State Privacy Laws Continue to Proliferate

Advertising Law

States continue to push forward with privacy laws, with new statutes in Nevada and Maine and a proposal currently pending in New York, which would impose requirements similar to those found in the California Consumer Privacy Act (CCPA).

California kicked off the state privacy law trend last year with passage of the CCPA, set to take effect on Jan. 1, 2020. Nevada followed up with SB 220, whereby consumers can prevent website operators and online service providers from selling specified personal data (name, address, email address, phone number, Social Security number, individual identifiers and any other information that becomes personally identifiable when combined with an identifier).

Although it has a narrower scope than the CCPA, Nevada’s new law takes effect sooner, on Oct. 1, 2019.

Maine recently passed its own privacy law, largely reinstating the net neutrality rules enacted by the Federal Communications Commission that were later reversed under Chairman Ajit Pai’s direction. Pursuant to the Act to Protect the Privacy of Online Customer Information, Internet service providers (ISPs) are required to obtain opt-in consent prior to “using, disclosing, selling or permitting access to [a consumer’s] prohibited personal information.”

LD 946 broadly defined “personal information” to cover web-browsing history, geolocation information, IP addresses and device identifiers, among other data. A nondiscrimination provision prohibits ISPs from refusing service to customers who do not provide their consent or from charging a penalty or offering a discount based on the customer’s choice.

Limited exceptions to the consent requirement are provided for ISPs to use, disclose, sell or permit access to customer personal information to advertise or market the ISPs’ communications-related services to the customer, to provide the service from which such information is derived, and to comply with a lawful court order or provide geolocation information in emergency and safety situations.

Maine’s new law is set to take effect on July 1, 2020.

New York also stepped into the privacy conversation with the proposed New York Privacy Act. SB 5642 would mandate opt-in consent before companies could use consumers’ personal data—defined to include web activity and online search history—for ad targeting.

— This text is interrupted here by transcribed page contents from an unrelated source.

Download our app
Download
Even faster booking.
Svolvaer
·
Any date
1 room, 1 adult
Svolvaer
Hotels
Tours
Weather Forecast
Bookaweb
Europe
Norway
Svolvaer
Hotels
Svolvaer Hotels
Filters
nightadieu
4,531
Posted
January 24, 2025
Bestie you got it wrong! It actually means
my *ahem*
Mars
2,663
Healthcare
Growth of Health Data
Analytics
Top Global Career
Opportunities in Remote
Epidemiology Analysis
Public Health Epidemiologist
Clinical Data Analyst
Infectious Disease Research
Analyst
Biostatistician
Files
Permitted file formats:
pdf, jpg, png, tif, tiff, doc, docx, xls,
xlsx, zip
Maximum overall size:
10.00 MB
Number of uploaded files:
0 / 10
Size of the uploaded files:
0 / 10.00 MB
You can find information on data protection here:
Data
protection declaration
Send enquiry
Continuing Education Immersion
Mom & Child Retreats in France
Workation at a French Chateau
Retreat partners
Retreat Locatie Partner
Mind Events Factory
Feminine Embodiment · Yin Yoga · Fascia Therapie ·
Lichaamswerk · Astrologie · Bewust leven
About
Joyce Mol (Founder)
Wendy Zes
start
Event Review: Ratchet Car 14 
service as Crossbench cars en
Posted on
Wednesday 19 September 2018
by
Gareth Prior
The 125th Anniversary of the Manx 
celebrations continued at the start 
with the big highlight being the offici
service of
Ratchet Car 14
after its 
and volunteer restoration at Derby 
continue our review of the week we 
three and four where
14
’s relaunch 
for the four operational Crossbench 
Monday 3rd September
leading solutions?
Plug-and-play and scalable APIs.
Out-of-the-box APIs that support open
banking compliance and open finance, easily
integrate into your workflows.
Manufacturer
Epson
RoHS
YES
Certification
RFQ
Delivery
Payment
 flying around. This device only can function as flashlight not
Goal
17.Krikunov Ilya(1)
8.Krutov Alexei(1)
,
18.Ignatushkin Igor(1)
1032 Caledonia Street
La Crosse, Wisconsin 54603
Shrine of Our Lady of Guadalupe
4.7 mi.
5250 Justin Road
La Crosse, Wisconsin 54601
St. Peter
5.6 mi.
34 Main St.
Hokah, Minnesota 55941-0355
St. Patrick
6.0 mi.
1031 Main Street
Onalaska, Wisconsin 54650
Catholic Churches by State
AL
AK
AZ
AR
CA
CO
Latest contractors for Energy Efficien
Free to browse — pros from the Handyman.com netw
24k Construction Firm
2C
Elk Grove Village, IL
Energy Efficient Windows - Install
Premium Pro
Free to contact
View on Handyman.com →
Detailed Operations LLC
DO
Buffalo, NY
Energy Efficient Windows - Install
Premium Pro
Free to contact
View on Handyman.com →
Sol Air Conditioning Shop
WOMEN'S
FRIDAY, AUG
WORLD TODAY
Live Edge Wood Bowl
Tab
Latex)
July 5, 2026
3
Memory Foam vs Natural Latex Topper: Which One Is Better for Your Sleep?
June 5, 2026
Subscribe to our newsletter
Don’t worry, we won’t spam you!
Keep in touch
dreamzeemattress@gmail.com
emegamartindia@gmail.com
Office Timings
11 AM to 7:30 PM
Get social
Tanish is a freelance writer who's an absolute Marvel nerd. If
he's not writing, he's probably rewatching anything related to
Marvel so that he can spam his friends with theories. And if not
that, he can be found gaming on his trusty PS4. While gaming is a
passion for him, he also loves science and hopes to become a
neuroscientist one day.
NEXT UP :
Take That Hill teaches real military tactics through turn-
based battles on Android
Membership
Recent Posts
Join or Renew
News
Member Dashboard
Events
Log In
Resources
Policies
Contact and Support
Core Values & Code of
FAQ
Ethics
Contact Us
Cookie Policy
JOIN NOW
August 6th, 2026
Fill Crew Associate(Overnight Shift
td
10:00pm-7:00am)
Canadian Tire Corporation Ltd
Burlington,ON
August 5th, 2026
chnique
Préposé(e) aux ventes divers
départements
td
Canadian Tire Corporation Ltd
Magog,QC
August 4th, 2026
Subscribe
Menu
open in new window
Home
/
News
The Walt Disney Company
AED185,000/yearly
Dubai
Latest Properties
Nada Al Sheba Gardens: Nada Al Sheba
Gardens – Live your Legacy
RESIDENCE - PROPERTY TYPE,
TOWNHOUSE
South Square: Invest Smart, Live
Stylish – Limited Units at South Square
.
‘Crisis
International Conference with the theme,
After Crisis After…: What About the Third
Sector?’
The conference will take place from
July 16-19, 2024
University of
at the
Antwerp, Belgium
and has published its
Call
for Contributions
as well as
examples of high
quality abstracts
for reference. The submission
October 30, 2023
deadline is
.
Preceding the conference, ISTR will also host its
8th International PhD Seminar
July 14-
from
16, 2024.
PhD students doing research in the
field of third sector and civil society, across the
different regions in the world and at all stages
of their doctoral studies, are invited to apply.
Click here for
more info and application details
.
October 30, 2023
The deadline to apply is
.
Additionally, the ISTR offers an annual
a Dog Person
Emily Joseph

Under the bill, consumers could also learn what data companies have collected about them and with whom that data is shared, and request that the information be corrected or deleted.

The proposed law also features a private right of action for violations, and unlike the CCPA, which applies only to businesses that make more than $25 million in annual gross revenue, the New York law would apply to companies of all sizes and revenues.

A key provision of the New York bill is the requirement that businesses act as a “data fiduciary” of consumer data. Specifically, the proposal provides that “[e]very legal entity, or any affiliate of such entity, and every controller and data broker, which collects, sells or licenses personal information of consumers, shall exercise the duty of care, loyalty and confidentiality expected of a fiduciary with respect to securing the personal data of a consumer against a privacy risk; and shall act in the best interests of the consumer, without regard to the interests of the entity, controller or data broker, in a manner expected by a reasonable consumer under the circumstances.”

To read Maine’s Act to Protect the Privacy of Online Customer Information, click here.

To read the New York Privacy Act, click here.

Why it matters: As more and more states work toward passage of their own privacy laws, the advertising industry has intensified its push for an overarching national law. Referencing the new Maine law, Dan Jaffe, executive vice president for government relations at the Association of National Advertisers, called it “another example of how we’re going to get a totally balkanized regulatory framework” and “an ever-greater regulatory nightmare for people who are operating on the internet.” Jaffe told MediaPost, “This drip by drip approach to privacy is going to be counterproductive for everybody.”